**WORK TO COMPLETE**.
Reproduce the lines of the material exactly, excluding every image.

**EXERCISE MATERIAL**.
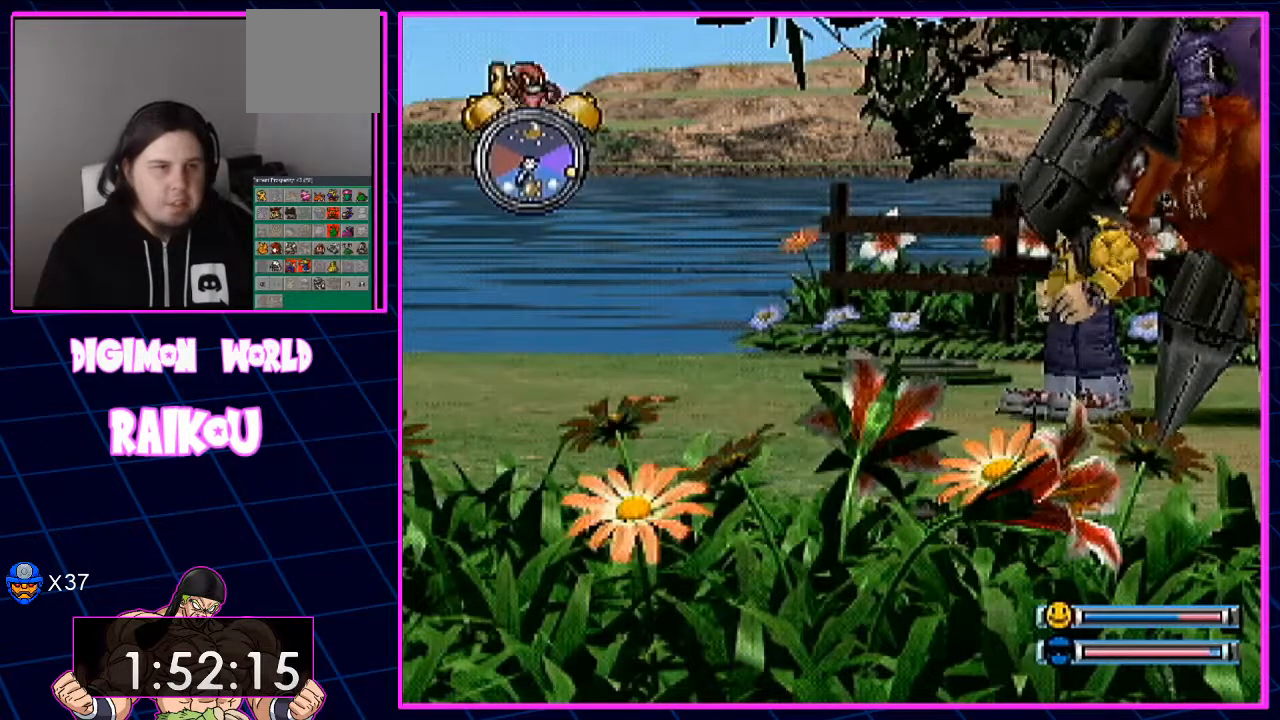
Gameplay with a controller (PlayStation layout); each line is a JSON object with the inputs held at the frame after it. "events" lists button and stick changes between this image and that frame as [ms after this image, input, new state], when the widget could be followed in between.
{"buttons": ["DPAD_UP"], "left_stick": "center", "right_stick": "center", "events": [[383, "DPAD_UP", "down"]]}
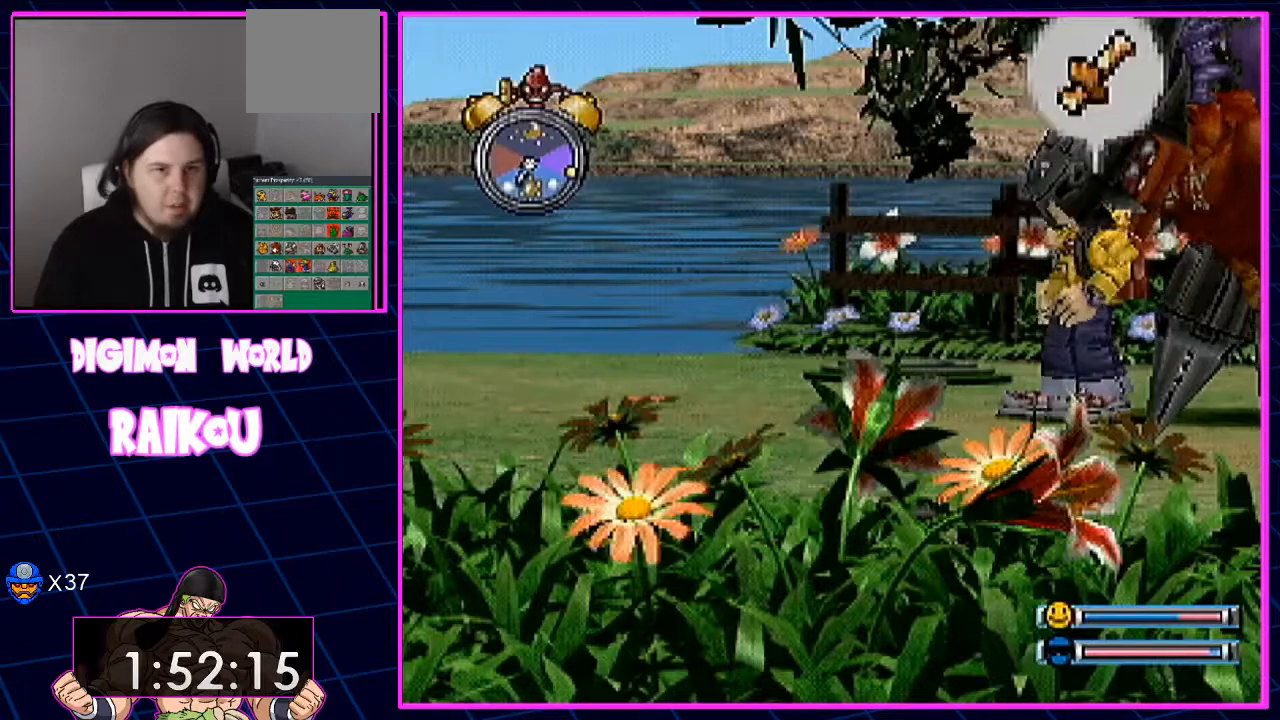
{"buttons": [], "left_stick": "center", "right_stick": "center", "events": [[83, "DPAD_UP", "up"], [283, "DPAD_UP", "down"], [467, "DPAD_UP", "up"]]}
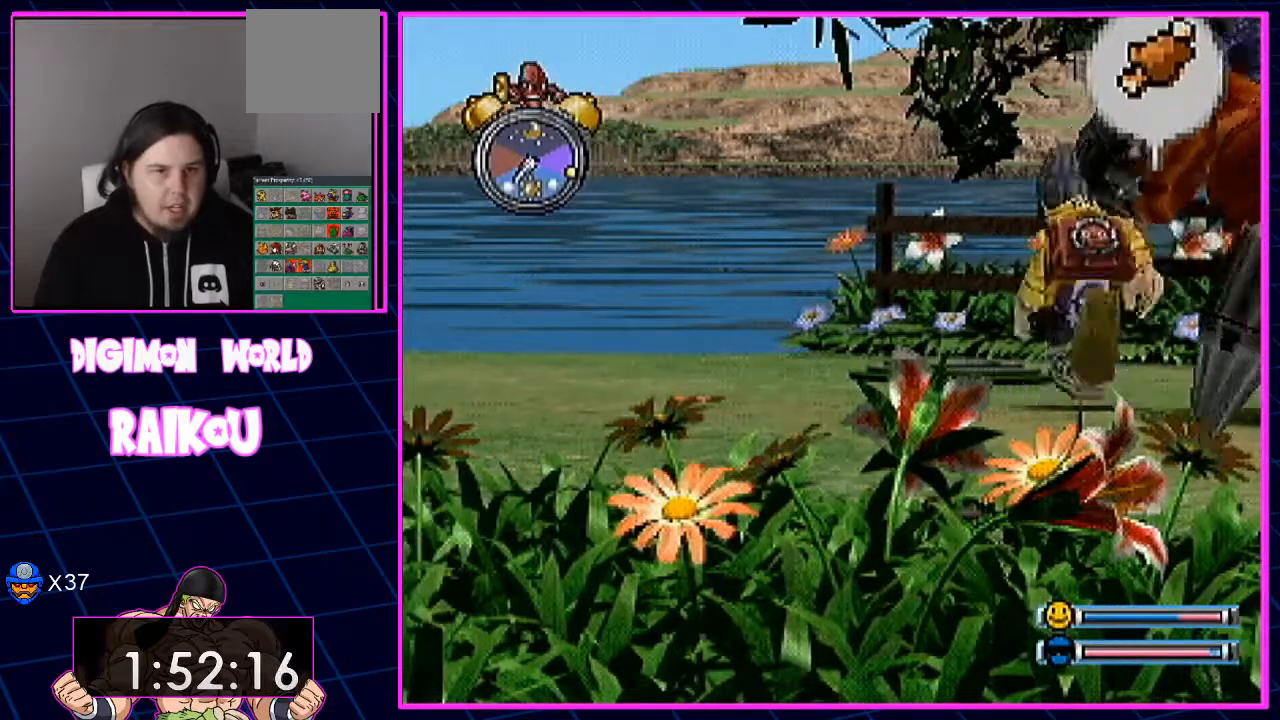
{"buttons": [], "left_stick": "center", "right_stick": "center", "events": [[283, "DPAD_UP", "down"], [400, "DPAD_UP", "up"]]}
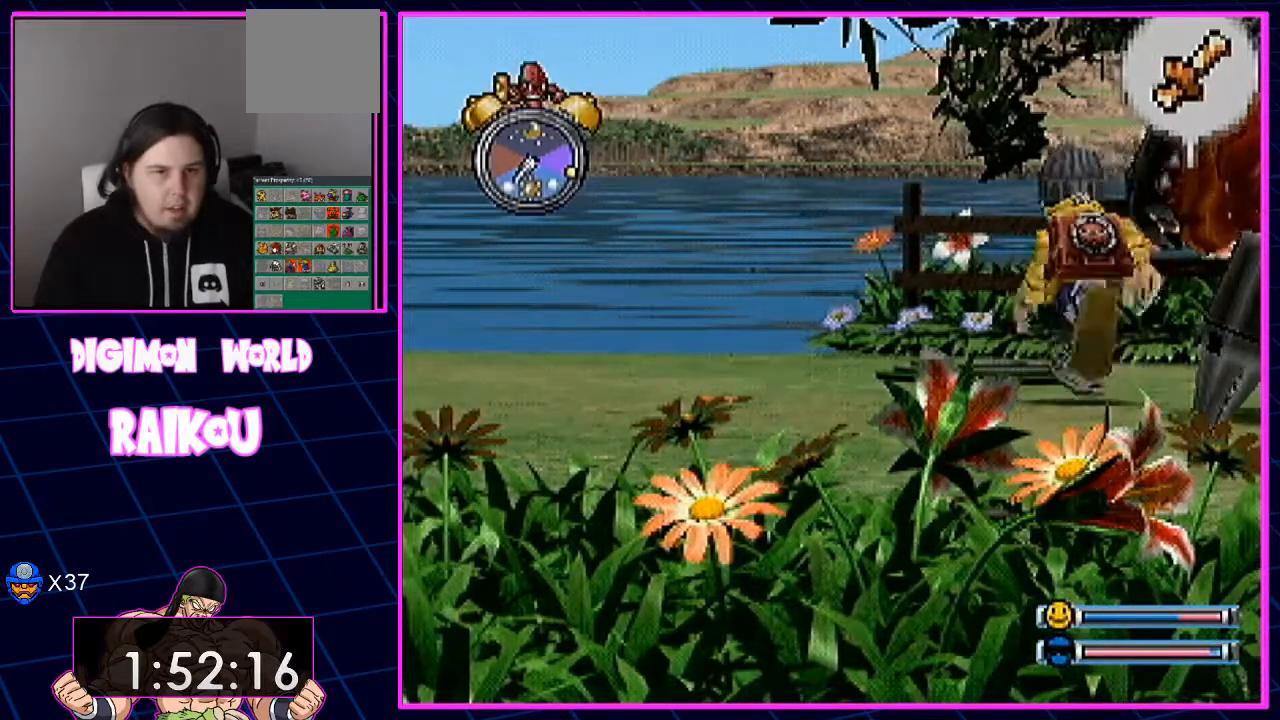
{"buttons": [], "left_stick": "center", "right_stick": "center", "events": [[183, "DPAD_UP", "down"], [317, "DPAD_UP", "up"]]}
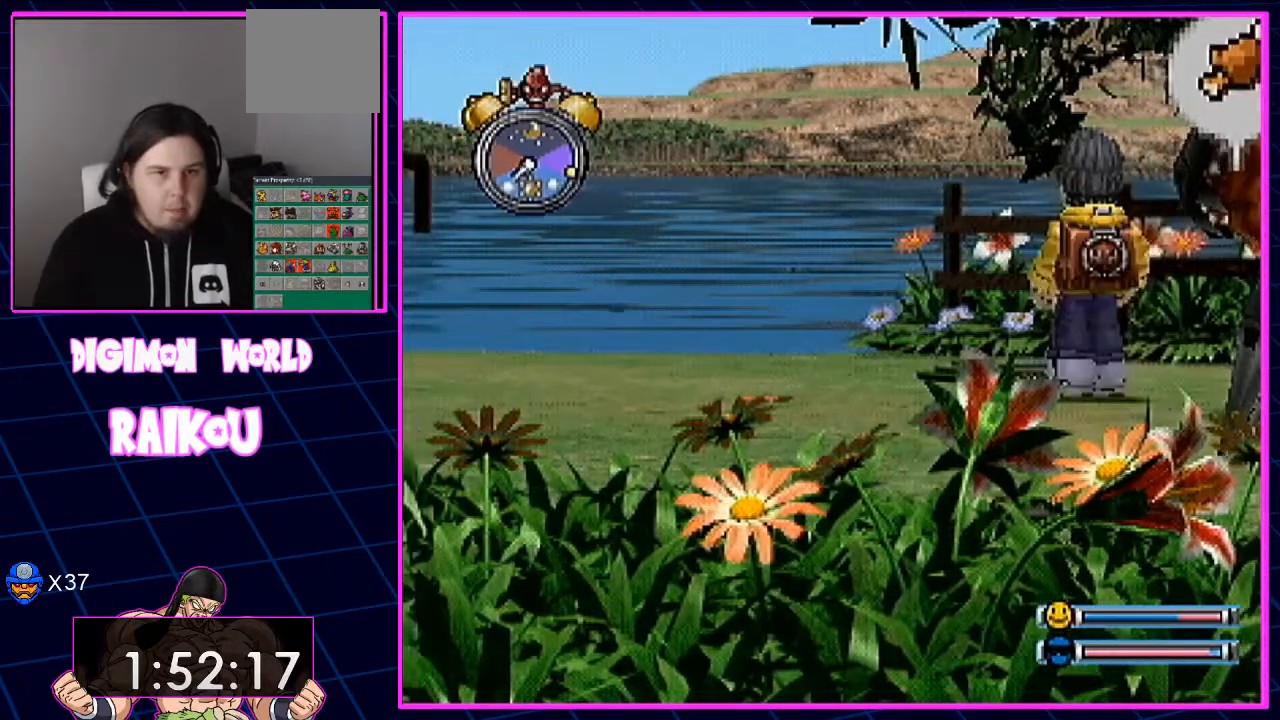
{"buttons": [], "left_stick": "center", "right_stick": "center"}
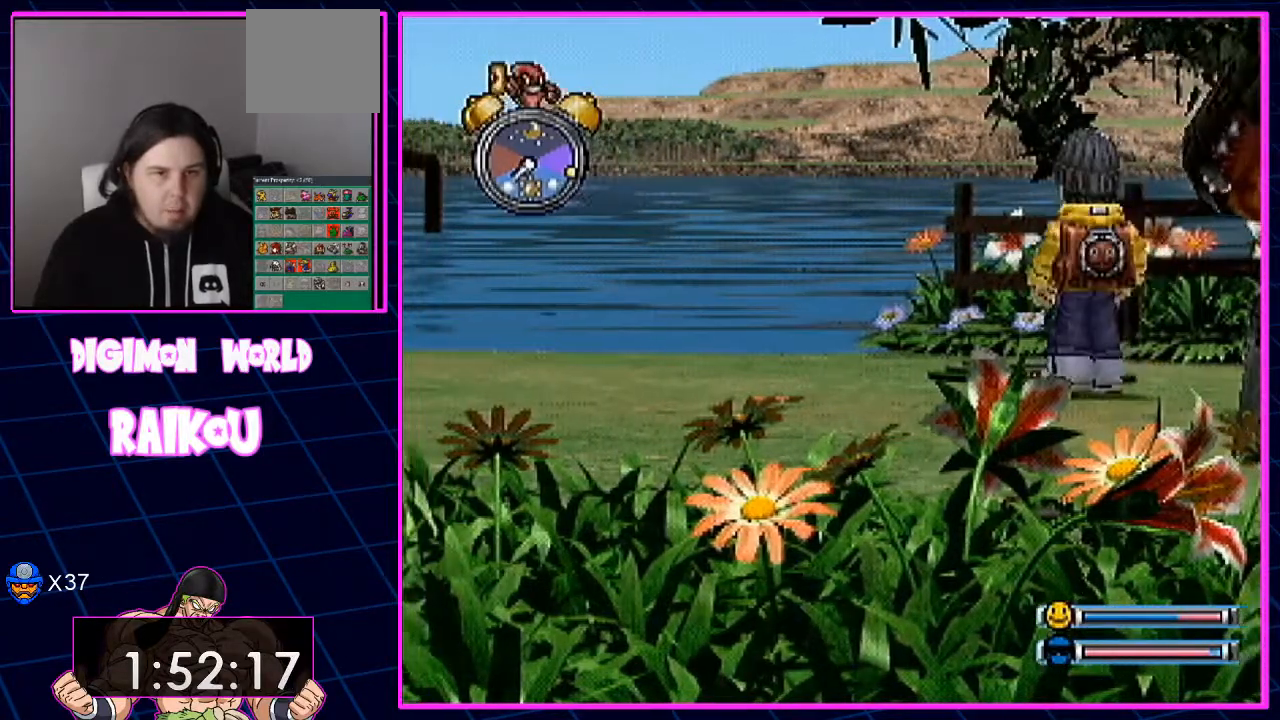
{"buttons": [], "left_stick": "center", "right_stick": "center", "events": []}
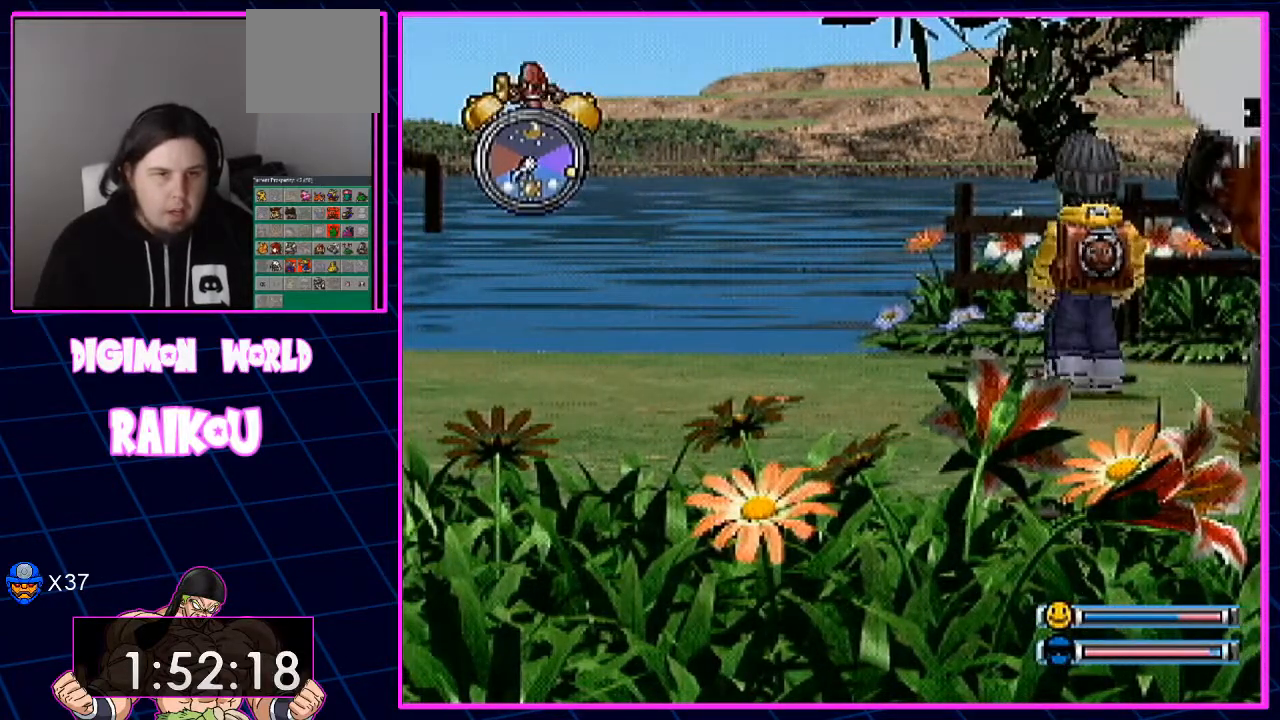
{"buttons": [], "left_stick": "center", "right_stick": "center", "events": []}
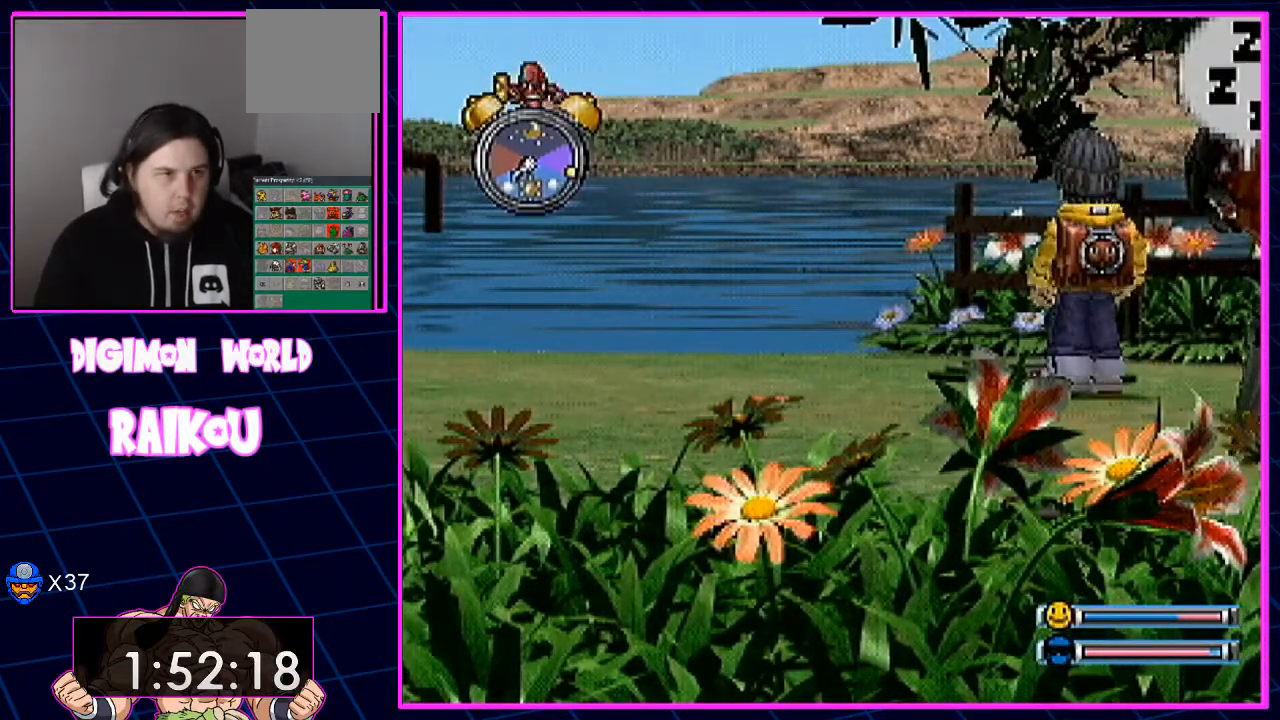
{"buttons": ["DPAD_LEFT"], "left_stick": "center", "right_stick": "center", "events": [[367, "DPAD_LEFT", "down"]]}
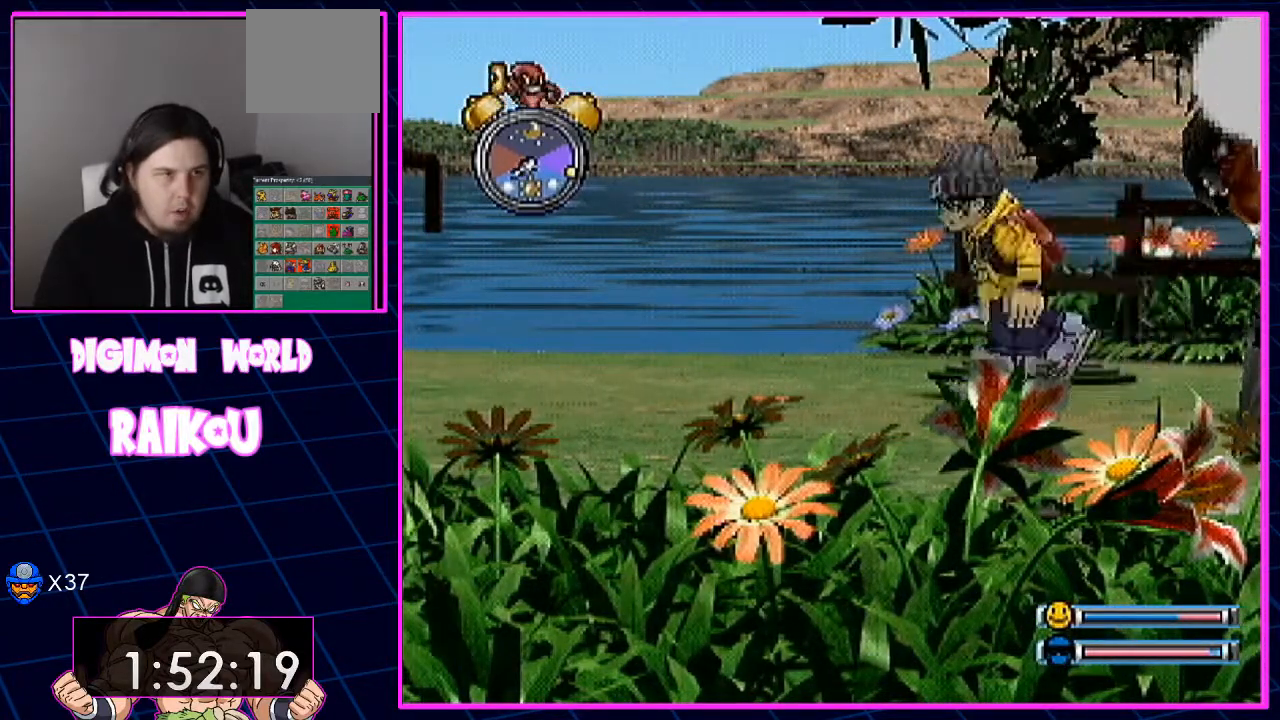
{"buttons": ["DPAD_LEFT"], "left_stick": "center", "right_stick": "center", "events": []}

**RESPONSE**.
Gameplay with a controller (PlayStation layout); each line is a JSON object with the inputs held at the frame after it. "events" lists button and stick changes between this image and that frame as [ms after this image, input, new state], when the widget could be followed in between.
{"buttons": ["DPAD_UP"], "left_stick": "center", "right_stick": "center", "events": [[383, "DPAD_UP", "down"]]}
{"buttons": [], "left_stick": "center", "right_stick": "center", "events": [[83, "DPAD_UP", "up"], [283, "DPAD_UP", "down"], [467, "DPAD_UP", "up"]]}
{"buttons": [], "left_stick": "center", "right_stick": "center", "events": [[283, "DPAD_UP", "down"], [400, "DPAD_UP", "up"]]}
{"buttons": [], "left_stick": "center", "right_stick": "center", "events": [[183, "DPAD_UP", "down"], [317, "DPAD_UP", "up"]]}
{"buttons": [], "left_stick": "center", "right_stick": "center"}
{"buttons": [], "left_stick": "center", "right_stick": "center", "events": []}
{"buttons": [], "left_stick": "center", "right_stick": "center", "events": []}
{"buttons": ["DPAD_LEFT"], "left_stick": "center", "right_stick": "center", "events": [[367, "DPAD_LEFT", "down"]]}
{"buttons": ["DPAD_LEFT"], "left_stick": "center", "right_stick": "center", "events": []}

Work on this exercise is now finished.